KEBIJAKAN diskriminatif yang diberlakukan Presiden baru AS Donald Trump khususnya mengenai larangan masuk bagi warga di enam negara mayoritas pemeluk Islam dan pengungsi Suriah, mulai menuai reaksi keras di dalam negerinya sendiri.

Trump melarang masuk sampai tiga bulan ke depan terhadap warga negara berpenduduk mayoritas muslim yakni Iran, Irak, Lybia, Somalia, Sudan, Suriah dan Yaman. Iran mungkin dianggap sebagai musuh AS, sementara keenam negara lainnya dinilai sarang teroris yang berpotensi mengancam keamanan AS.

Korban pertama Trump, justeru menimpa Jaksa Agung Sally Yates yang dipecatnya gara-gara dianggap berkhianat terhadap ketetapan hukum yang dibuat untuk melindungi rakyat Amerika.
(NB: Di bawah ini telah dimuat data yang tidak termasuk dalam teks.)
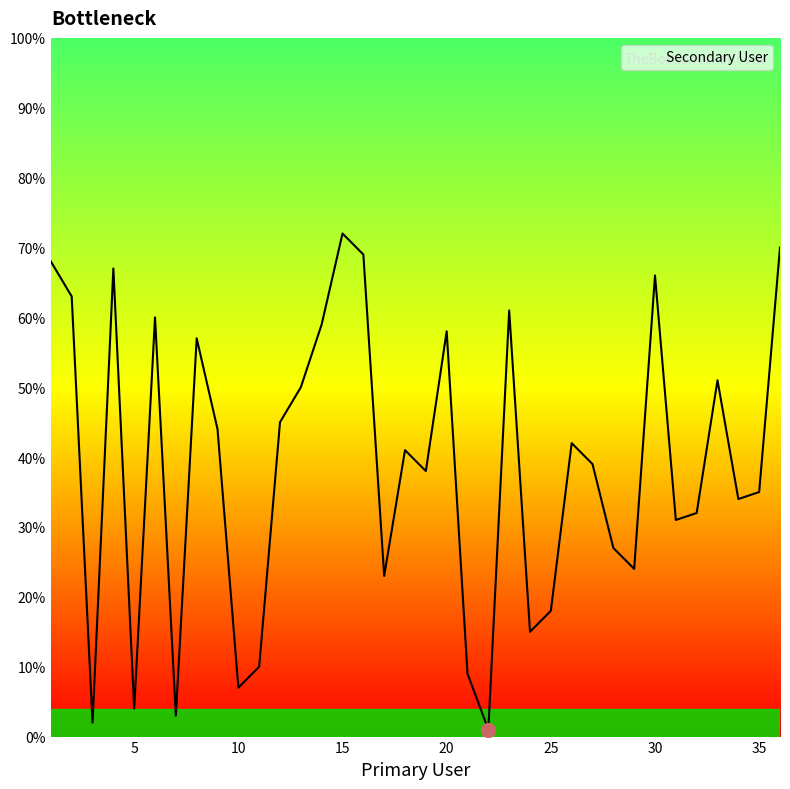

What is the maximum value shown in the chart?

72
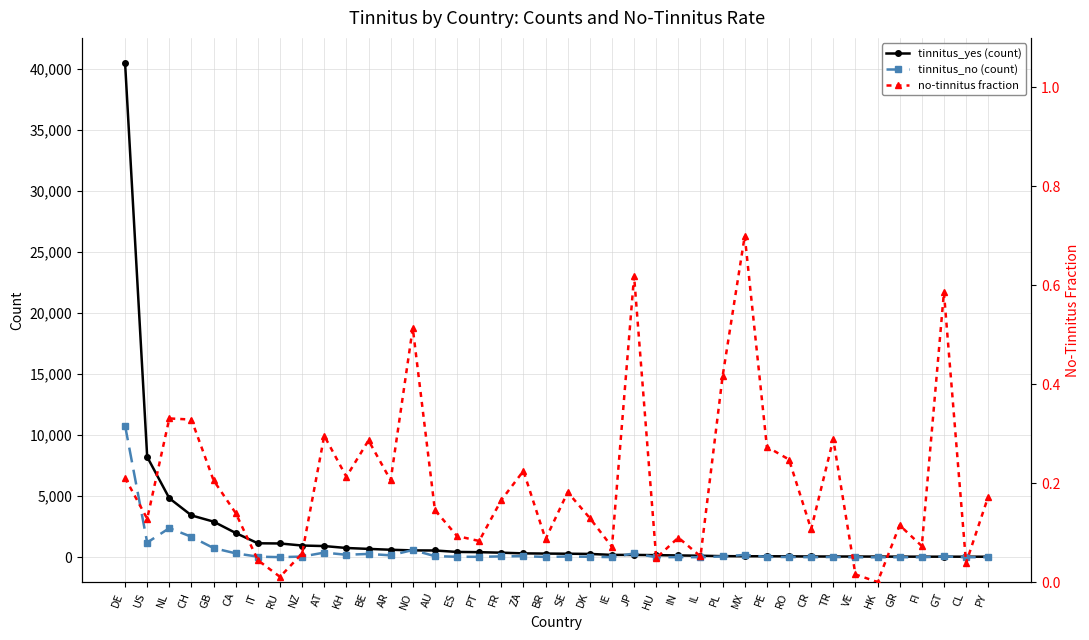

The no-tinnitus fraction series shows 0.4 at PL. True or false?

True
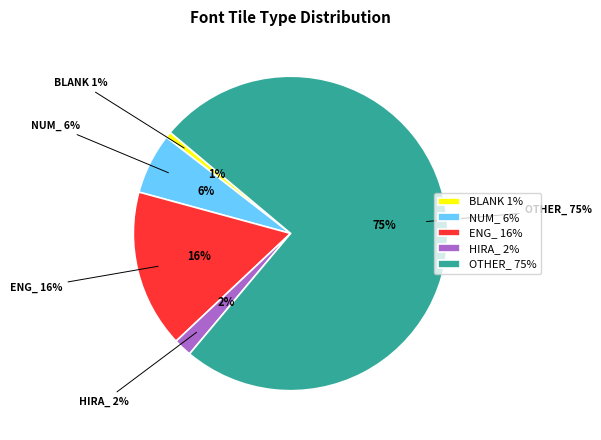

Which slice represents more than half of the pie?

OTHER_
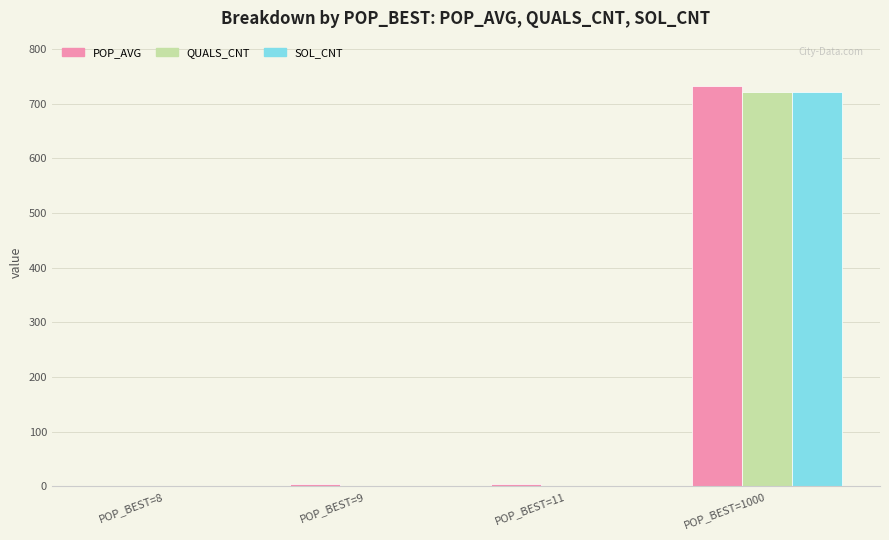

What is the sum of all POP_AVG values?

740.2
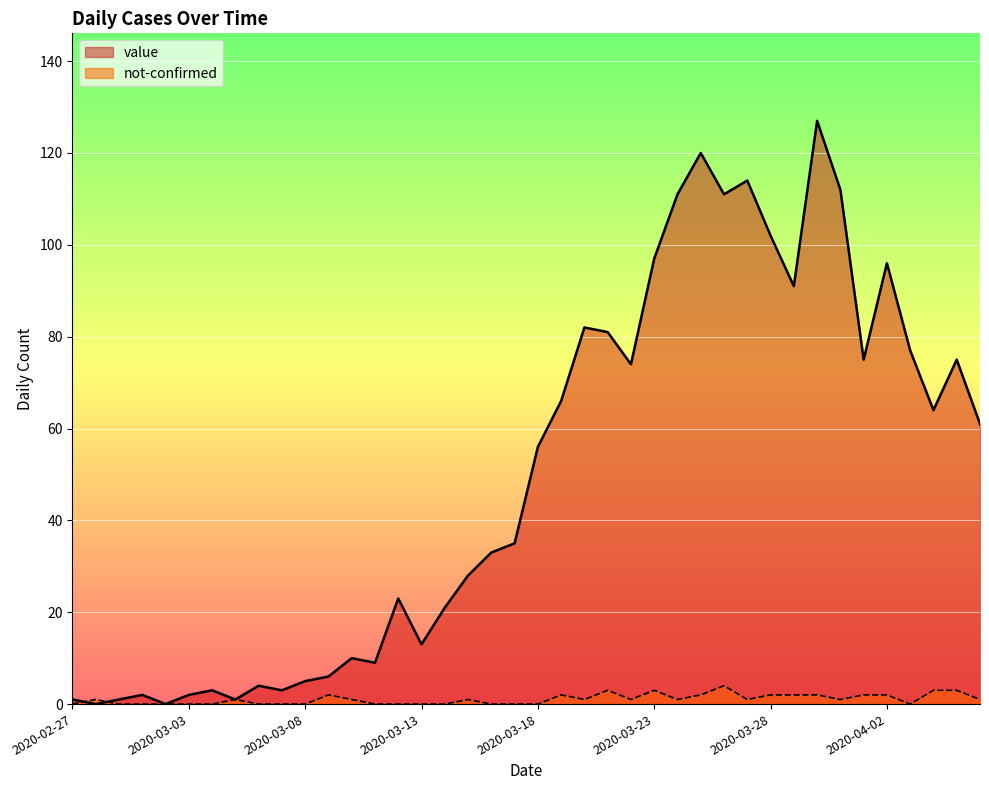

How many lines are shown in the chart?

2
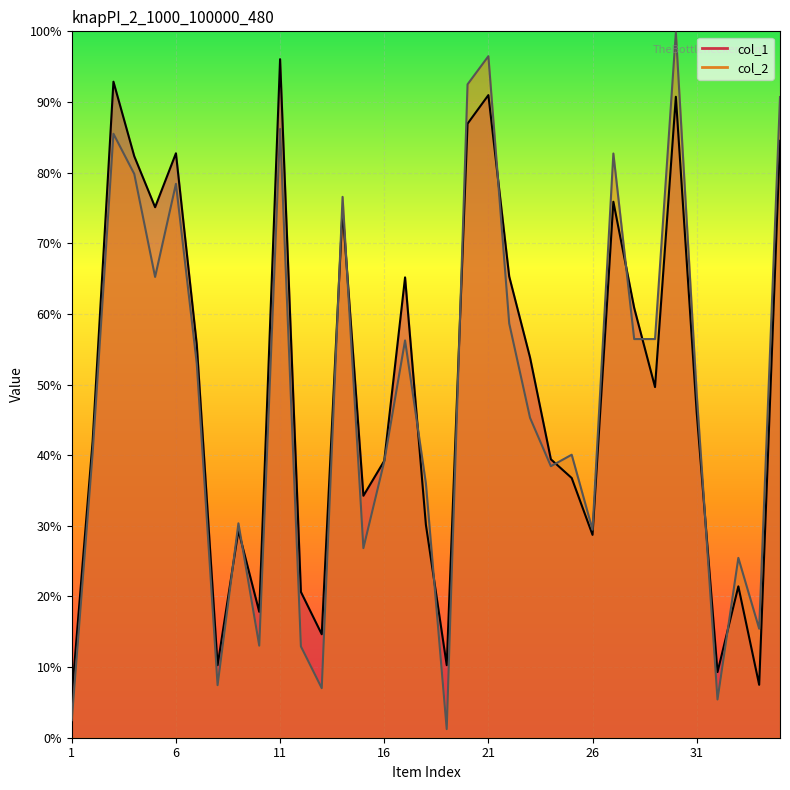

Which series changed the most between 1 and 6?

col_1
Sebaliknya, Yates menilai, kebijakan bernuansa diksriminatif yang diambil Trump melanggar konstitusi negara itu.

Mahkamah Federal juga mengikuti langkah Yates, dengan menolak banding yang diajukan Departemen Kehakiman terkait keputusan presiden mengenai larangan warga tujuh negara masuk ke AS.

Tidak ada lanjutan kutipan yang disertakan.